_WORK ITEM_
Copy out all the lines in the records that include the word "axis".

_DATA FOR PROCESSING_

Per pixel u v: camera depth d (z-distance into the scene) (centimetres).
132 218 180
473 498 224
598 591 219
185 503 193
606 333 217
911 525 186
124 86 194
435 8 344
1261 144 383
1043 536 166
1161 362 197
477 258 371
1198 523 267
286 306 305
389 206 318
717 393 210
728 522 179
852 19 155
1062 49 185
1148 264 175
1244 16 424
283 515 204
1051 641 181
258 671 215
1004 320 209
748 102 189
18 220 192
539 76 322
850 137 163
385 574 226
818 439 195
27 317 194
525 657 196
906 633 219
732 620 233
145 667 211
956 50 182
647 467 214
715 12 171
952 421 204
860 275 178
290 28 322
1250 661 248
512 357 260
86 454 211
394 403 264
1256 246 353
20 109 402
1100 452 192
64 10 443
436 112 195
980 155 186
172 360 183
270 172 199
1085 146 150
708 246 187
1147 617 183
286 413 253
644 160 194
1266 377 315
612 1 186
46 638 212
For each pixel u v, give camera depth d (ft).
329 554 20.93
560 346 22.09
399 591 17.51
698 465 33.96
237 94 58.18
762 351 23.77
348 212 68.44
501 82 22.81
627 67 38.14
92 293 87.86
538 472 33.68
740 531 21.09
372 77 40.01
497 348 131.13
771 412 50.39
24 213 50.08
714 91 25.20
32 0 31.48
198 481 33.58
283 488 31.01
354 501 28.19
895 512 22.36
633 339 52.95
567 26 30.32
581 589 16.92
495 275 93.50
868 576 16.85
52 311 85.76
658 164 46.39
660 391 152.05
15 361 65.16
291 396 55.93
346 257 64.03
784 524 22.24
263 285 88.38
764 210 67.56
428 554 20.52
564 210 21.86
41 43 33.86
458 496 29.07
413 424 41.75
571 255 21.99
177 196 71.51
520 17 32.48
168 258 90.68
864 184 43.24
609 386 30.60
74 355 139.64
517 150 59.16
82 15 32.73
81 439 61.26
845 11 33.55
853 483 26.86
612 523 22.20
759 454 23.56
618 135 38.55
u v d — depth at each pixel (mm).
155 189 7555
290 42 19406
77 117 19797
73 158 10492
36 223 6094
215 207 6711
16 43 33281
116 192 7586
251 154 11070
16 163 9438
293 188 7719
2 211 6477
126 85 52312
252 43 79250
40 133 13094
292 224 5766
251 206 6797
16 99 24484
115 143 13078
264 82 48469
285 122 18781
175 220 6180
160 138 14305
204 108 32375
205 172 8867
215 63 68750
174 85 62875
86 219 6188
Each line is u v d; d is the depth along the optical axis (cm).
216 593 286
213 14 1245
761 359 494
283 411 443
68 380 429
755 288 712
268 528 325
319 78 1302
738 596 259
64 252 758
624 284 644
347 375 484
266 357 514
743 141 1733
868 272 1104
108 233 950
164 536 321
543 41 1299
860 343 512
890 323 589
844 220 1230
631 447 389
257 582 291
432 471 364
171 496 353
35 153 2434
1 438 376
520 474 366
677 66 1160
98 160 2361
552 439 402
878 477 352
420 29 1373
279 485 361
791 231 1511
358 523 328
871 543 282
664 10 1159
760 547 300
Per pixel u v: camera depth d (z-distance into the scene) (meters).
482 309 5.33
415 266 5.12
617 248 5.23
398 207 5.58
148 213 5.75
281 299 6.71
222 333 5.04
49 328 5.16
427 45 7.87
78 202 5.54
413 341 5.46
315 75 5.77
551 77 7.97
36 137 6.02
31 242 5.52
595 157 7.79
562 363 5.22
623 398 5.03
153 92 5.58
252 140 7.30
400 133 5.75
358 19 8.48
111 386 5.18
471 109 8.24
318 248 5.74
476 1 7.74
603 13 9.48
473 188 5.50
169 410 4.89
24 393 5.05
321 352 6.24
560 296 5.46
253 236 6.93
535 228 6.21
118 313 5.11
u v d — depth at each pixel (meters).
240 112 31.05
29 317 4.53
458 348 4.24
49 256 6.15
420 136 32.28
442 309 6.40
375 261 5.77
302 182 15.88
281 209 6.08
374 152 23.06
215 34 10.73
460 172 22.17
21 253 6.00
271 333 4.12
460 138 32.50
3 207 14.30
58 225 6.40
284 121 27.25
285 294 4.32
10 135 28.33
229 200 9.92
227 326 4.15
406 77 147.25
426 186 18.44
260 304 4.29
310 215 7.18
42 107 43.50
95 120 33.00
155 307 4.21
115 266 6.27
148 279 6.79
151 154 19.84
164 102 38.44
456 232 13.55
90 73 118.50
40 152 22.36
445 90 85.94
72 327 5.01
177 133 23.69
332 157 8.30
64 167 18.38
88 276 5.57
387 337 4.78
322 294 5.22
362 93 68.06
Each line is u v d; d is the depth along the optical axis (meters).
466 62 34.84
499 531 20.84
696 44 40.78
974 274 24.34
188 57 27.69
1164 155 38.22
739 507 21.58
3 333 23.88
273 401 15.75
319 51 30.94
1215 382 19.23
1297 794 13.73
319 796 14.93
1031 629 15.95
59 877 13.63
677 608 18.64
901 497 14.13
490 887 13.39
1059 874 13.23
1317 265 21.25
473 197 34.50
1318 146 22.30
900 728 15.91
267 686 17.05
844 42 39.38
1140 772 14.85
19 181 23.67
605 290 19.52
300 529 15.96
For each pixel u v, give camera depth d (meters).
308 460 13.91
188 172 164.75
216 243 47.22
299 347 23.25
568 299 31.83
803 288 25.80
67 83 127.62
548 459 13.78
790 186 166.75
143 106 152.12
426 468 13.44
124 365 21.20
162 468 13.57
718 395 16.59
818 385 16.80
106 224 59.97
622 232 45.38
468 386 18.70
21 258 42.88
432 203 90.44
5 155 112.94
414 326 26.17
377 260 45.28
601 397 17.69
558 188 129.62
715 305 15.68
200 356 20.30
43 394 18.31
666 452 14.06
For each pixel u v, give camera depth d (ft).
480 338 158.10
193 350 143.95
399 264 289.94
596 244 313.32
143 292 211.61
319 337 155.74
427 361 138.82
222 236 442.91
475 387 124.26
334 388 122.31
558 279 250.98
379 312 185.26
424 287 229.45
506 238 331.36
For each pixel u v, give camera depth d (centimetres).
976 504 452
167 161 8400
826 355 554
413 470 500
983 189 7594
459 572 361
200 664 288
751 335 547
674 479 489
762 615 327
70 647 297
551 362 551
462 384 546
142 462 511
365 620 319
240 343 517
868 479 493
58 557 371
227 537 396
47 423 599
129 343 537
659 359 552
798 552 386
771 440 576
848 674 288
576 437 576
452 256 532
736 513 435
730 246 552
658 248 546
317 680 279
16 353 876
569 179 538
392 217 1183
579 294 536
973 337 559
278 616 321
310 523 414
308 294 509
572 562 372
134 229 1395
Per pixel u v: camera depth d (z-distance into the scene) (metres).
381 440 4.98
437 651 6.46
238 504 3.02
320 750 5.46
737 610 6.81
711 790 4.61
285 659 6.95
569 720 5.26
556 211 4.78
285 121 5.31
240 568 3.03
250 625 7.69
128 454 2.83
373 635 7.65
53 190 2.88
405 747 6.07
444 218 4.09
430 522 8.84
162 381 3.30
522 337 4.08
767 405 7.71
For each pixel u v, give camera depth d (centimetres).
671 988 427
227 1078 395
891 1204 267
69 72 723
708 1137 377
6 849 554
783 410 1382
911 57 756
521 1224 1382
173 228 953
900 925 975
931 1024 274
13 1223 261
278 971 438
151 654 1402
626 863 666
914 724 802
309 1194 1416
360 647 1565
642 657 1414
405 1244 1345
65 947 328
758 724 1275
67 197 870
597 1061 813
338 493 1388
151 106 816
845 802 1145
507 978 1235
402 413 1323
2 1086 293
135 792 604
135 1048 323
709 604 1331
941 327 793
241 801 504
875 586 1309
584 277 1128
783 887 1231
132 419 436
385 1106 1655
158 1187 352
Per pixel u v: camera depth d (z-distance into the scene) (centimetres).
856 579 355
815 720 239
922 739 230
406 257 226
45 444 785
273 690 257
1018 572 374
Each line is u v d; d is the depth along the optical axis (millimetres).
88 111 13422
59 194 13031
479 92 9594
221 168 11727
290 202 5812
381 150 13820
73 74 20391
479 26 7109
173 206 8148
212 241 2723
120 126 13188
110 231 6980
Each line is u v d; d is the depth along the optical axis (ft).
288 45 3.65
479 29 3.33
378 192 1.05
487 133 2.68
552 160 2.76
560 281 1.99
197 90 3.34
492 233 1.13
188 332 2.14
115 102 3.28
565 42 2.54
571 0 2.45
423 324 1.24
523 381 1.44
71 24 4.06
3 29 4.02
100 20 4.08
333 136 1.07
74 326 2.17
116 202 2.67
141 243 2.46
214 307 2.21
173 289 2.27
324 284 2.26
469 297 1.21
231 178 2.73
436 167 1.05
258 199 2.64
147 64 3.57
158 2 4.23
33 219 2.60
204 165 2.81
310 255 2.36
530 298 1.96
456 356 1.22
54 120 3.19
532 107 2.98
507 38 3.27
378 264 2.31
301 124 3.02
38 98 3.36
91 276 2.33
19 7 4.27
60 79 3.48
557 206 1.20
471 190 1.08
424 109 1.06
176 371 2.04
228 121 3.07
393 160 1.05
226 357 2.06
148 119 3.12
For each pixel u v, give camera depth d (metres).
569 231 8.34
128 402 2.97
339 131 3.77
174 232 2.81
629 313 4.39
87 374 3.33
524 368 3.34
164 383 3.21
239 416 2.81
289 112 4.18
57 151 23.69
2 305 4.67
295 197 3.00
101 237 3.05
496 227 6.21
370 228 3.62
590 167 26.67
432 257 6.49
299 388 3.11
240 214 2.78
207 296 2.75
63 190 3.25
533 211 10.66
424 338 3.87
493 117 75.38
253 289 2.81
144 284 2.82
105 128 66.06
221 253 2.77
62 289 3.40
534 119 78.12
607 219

_TASK RESPONSE_
Each line is u v d; d is the depth along the optical axis (cm).
Each line is u v d; d is the depth along the optical axis (meters).
Each line is u v d; d is the depth along the optical axis (millimetres).
Each line is u v d; d is the depth along the optical axis (ft).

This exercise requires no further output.